Bennettiodendron cordatum
- Conservation status: Vulnerable (IUCN 2.3)

Scientific classification
- Kingdom: Plantae
- Clade: Tracheophytes
- Clade: Angiosperms
- Clade: Eudicots
- Clade: Rosids
- Order: Malpighiales
- Family: Salicaceae
- Genus: Bennettiodendron
- Species: B. cordatum
- Binomial name: Bennettiodendron cordatum Merr.

= Bennettiodendron cordatum =

- Genus: Bennettiodendron
- Species: cordatum
- Authority: Merr.
- Conservation status: VU

Species of flowering plant

Bennettiodendron cordatum is a species of flowering plant in the family Salicaceae.

The plant grows in open tropical forests at altitudes of about 400 m. It is endemic to Vietnam in the provinces of Hà Tây, Hòa Bình, Lạng Sơn, and Quảng Ninh, with a disjunct population in Thừa Thiên Huế.

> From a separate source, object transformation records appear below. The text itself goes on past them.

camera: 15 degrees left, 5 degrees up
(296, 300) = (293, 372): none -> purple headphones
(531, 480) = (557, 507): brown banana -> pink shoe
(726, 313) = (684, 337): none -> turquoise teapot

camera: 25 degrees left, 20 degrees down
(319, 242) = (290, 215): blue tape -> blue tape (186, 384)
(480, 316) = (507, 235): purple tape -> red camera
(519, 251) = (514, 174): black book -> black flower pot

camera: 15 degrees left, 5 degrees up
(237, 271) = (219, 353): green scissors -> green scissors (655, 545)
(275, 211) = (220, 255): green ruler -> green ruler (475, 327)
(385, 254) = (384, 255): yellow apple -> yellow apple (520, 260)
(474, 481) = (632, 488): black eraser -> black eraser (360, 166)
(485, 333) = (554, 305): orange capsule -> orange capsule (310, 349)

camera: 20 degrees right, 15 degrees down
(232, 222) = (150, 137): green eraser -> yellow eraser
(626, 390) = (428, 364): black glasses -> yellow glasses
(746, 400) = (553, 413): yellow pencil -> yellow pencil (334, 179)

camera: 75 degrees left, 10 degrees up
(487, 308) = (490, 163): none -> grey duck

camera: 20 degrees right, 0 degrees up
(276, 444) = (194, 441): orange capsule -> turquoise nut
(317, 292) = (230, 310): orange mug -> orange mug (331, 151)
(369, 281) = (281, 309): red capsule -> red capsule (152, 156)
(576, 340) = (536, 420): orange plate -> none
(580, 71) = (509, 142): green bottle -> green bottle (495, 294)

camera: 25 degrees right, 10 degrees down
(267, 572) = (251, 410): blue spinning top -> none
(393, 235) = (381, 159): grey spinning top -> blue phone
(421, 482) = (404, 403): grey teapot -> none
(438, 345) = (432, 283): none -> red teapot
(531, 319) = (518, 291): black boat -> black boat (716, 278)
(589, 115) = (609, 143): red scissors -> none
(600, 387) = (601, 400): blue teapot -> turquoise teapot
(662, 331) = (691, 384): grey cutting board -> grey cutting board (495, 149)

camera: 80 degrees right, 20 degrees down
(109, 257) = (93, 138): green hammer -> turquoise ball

Bennettiodendron cordatum was first described by Elmer Drew Merrill in 1939.

== Description ==
Bennettiodendron cordatum is a small tree that reaches a height of 5-6 m. The branches are smooth and glabrous, measuring about 1.5 mm in diameter and densely pubescent. The leaves are firmly papery, oblong-elliptical in shape, and range from 8-6 cm in length and 4-7 cm in width. They are distinctly acuminate, slightly narrowed below, subabruptly rounded, and distinctly cordate with serrate margins. The teeth are subobtuse, measuring 4-9 mm apart. The upper surface is olivaceous and glabrous beyond the ribs and nerves, which are slightly pubescent, while the lower surface is sub-concolorous and distinctly pubescent along the ribs and nerves. The primary reticulations are loosely raised and pubescent, with about 10 lateral nerves on each side, elevated below, very transparent, and arcuate-anastomosing. The petiole is 8-18 mm long and densely pubescent. The racemose-paniculate inflorescences are usually terminal, solitary, and pubescent, measuring 5-7 cm in length. The primary branches are short, 1-3 mm long, and usually bear 2–3 flowers. The pedicels are puberulous and 2-3 mm long. The flowers are trimerous, with sepals that are suborbicular-ovate, rounded, concave, submembranous, 3-3.5 mm long, thinly 3–4 veined, glabrous on the outside, and more or less ciliate on the margin. There are numerous threads, with filaments measuring 3 mm long and hairy. The glands are narrowly ovoid, glabrous, and 0.5 mm.

== Conservation status ==
Bennettiodendron cordatum is listed as VU by the IUCN Red List, though it was last assessed in 1998. Information on conservation actions and threats are absent because further research is still needed.